Training-Free Sketch-Guided Diffusion with Latent Optimization
Sandra Zhang Ding, Jiafeng Mao, Kiyoharu Aizawa
TL;DR
This work tackles controllable image synthesis with diffusion models using sketches without any training or fine-tuning. It leverages DDIM inversion to preserve sketch-induced cross-attention maps and introduces latent optimization that aligns intermediate latents with targets derived from the sketch, under a user-provided text prompt. The key insight is that cross-attention maps are robust to domain shifts between sketches and real images and can serve as reliable guidance for structure-aware generation.
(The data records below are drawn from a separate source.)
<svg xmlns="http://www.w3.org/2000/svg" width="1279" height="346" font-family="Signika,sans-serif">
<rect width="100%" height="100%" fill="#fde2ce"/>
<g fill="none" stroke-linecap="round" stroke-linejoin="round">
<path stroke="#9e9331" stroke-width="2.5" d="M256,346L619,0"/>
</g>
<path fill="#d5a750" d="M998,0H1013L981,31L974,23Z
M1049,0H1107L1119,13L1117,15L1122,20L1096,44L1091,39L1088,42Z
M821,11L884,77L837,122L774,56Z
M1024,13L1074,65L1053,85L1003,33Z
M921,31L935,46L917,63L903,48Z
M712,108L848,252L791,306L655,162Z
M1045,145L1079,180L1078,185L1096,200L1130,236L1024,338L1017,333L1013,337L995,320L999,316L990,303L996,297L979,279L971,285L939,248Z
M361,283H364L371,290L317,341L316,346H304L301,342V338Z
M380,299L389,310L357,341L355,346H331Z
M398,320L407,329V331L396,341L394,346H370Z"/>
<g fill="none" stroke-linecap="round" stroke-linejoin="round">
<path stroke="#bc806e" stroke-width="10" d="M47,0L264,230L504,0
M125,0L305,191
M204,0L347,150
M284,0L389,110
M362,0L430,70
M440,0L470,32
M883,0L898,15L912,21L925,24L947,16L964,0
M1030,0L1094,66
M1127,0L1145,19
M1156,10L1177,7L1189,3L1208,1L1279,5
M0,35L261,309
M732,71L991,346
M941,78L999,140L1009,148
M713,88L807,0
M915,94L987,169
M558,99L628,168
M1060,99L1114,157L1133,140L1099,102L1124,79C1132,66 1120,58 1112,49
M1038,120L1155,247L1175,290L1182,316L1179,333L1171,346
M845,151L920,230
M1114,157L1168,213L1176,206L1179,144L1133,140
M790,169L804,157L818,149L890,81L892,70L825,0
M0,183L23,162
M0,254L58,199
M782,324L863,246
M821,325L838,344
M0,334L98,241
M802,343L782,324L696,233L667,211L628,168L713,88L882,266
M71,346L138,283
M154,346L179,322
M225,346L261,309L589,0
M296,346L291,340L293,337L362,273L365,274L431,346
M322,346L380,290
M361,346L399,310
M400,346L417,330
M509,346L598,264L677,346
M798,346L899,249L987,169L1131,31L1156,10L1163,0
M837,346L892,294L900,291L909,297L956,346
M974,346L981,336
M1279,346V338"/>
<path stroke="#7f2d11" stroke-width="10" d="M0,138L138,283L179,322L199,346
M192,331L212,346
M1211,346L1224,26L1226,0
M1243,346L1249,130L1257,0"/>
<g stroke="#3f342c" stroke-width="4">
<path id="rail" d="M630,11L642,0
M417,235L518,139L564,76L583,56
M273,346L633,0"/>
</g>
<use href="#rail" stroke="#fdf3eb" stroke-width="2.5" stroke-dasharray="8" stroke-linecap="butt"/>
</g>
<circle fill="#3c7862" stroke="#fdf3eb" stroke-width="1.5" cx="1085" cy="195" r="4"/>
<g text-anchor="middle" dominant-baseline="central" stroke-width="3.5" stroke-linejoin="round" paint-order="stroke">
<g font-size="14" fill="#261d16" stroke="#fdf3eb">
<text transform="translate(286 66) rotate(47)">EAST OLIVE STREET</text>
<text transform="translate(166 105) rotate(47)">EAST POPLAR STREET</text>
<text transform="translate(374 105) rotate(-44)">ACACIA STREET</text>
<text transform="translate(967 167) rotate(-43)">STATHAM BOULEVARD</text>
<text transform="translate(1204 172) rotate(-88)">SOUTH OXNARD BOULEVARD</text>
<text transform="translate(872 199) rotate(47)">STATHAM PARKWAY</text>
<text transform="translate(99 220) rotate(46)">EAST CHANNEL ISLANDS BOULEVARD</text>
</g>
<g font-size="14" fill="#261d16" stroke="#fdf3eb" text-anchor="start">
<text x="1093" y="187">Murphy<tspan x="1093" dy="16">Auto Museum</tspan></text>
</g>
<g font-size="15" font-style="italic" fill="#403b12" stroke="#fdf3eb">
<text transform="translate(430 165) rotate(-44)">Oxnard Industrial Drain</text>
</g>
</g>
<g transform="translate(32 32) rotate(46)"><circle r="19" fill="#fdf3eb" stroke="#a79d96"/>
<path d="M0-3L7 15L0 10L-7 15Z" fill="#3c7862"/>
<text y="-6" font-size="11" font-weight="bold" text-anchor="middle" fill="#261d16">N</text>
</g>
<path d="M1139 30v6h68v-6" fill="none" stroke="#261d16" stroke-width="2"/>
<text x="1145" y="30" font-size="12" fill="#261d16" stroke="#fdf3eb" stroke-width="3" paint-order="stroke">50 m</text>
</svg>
The method achieves competitive realism and strong layout fidelity on Sketchy and ImageNet-Sketch, and extends to real-image editing with sketch-driven layout/style control, offering a practical, training-free pathway for controllable content creation.
Abstract
Based on recent advanced diffusion models, Text-to-image (T2I) generation models have demonstrated their capabilities to generate diverse and high-quality images. However, leveraging their potential for real-world content creation, particularly in providing users with precise control over the image generation result, poses a significant challenge. In this paper, we propose an innovative training-free pipeline that extends existing text-to-image generation models to incorporate a sketch as an additional condition. To generate new images with a layout and structure closely resembling the input sketch, we find that these core features of a sketch can be tracked with the cross-attention maps of diffusion models. We introduce latent optimization, a method that refines the noisy latent at each intermediate step of the generation process using cross-attention maps to ensure that the generated images adhere closely to the desired structure outlined in the reference sketch. Through latent optimization, our method enhances the accuracy of image generation, offering users greater control and customization options in content creation.